§ Try it:
Render the text of the records below as a Markdown table with the columns "Row" and "Line", one numbered row per line and blank lines omitted. Leave the pictures out of the answer.

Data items
-*-

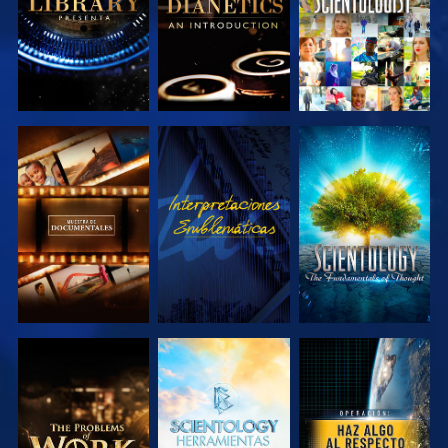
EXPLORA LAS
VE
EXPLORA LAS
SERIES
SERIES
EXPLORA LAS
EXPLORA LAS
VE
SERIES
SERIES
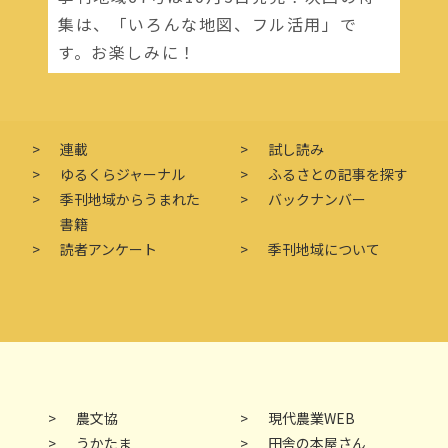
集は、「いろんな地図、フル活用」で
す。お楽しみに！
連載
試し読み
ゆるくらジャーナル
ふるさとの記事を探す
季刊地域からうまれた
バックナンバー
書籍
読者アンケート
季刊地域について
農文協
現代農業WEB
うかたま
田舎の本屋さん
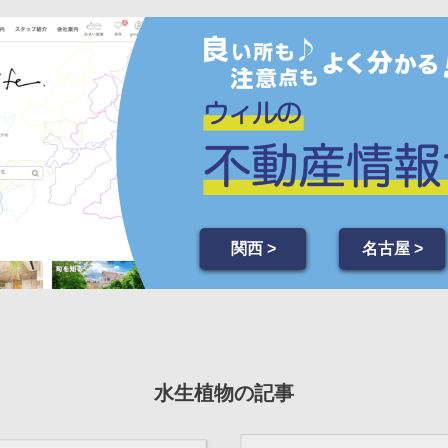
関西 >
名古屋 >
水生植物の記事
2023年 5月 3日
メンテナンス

-*-

§ Problem solution:
| Row | Line |
|---|---|
| 1 | EXPLORA LAS |
| 2 | VE |
| 3 | EXPLORA LAS |
| 4 | SERIES |
| 5 | SERIES |
| 6 | EXPLORA LAS |
| 7 | EXPLORA LAS |
| 8 | VE |
| 9 | SERIES |
| 10 | SERIES |
| 11 | 集は、「いろんな地図、フル活用」で |
| 12 | す。お楽しみに！ |
| 13 | 連載 |
| 14 | 試し読み |
| 15 | ゆるくらジャーナル |
| 16 | ふるさとの記事を探す |
| 17 | 季刊地域からうまれた |
| 18 | バックナンバー |
| 19 | 書籍 |
| 20 | 読者アンケート |
| 21 | 季刊地域について |
| 22 | 農文協 |
| 23 | 現代農業WEB |
| 24 | うかたま |
| 25 | 田舎の本屋さん |
| 26 | 関西 > |
| 27 | 名古屋 > |
| 28 | 水生植物の記事 |
| 29 | 2023年 5月 3日 |
| 30 | メンテナンス |